There are several. I had a lot of regret, because it became clear that the end was coming after all those years, and the Vietnamese were very surprised that this was happening, and they didn’t want to make preparations. And in the last two weeks, people got very nervous and wanted to get out. And I had many Vietnamese friends, and they came to me and they offered me anything—money, and one man offered me his wife and his girlfriend—but I said, “No, I can’t do that.” And then on the last day, with the North Vietnamese already inside the city [Saigon], we scrambled to get the airport, and it was under attack. And it was only then that I realized I probably could’ve just put these [friends of mine] in the car with me and driven them out to the airport and we would’ve gotten on a helicopter, and nobody would’ve asked a question—it was sufficiently chaotic. So that was a regret; that was poignant. And then, the last few days, there was constant shelling, and we didn’t know what was going to happen. And just before I took off on an American Navy helicopter, with two companies of Marines around us, protecting us—because the North Vietnamese were just a few hundred yards away—the two helicopters that took off just before ours were shot down. And a South Vietnamese fixed-wing plane also was shot down just before we took off. And there were several of us who’d been correspondents in Vietnam for quite a while, and we looked at each other and said, “We’ve survived in Vietnam all this time, are we going to get killed leaving?” That’s a memory.


Q:

If you could time-travel, where would you go?


A:

I might even go back to Vietnam and see what I could do differently. Because I think the story has never been told properly.


Q:

What’s been lacking?


A:

This sounds off-the-wall: I think the American military, for better or for worse, killed so many North Vietnamese soldiers, communist soldiers, that by relatively late in the war, you could go anywhere. So there was a game that a number of us reporters engaged in, in those last two years, that we would go out to some village that we knew was a communist village, and we’d try to get captured. But we didn’t get captured because the Viet Cong were gone, the North Vietnamese had been killed off. And it wasn’t until 1975, when they came across from North Vietnam in great strength that they were able to reconstitute an army. But there was a period of a couple of years at the end when if the Americans had stayed they probably would’ve won.


Q:

But what would you personally have done differently if you could go back in time?


A:

Well, I’d learned to speak Chinese very well, but my Vietnamese was rotten. So I would’ve liked to have learned to speak much better Vietnamese. And, to the extent possible, I’d have liked to have covered the Vietnamese rather than the Americans, which was not something that the American correspondents did. So I would learn more Vietnamese [language] and be able to cover the Vietnamese people.

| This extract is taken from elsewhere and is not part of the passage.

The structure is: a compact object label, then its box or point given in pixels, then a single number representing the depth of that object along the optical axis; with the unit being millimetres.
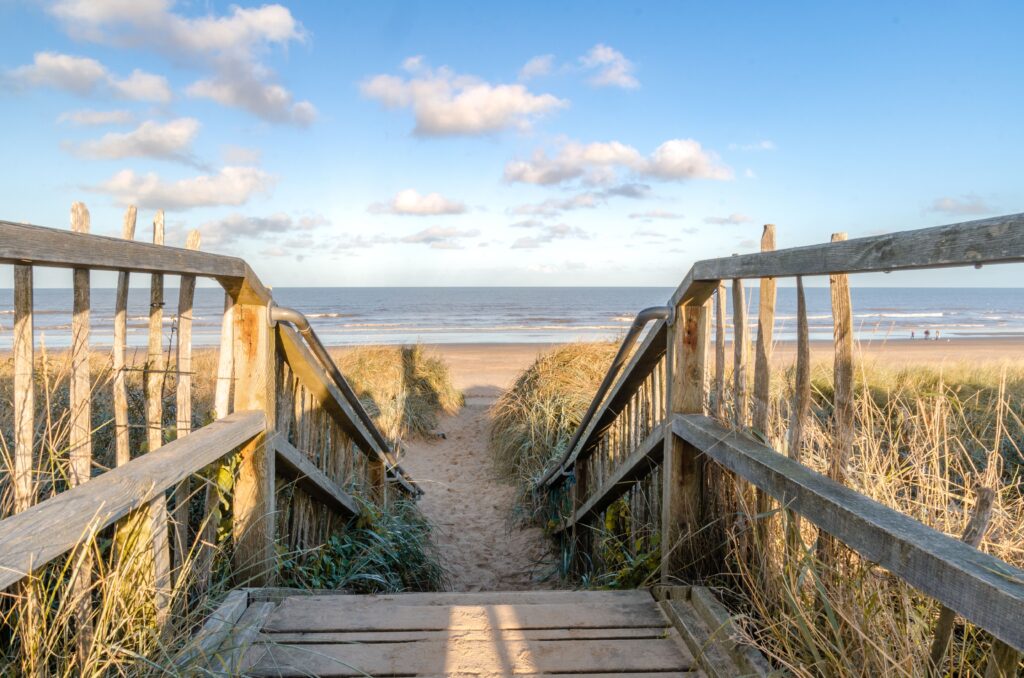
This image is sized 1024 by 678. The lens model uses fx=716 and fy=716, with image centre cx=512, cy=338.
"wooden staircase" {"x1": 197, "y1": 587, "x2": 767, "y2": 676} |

I haven’t been back since ’75. But my wife has prevailed on me. We’re going back in December to Vietnam and Cambodia.


Q:

Why haven’t you been back?


A:

Emotionally I couldn’t really take it. I watched too many people die. I watched too many friends either get wounded or killed, and then too many of the South Vietnamese that we knew, if they didn’t escape, they ended up in prison camps and their lives were ruined.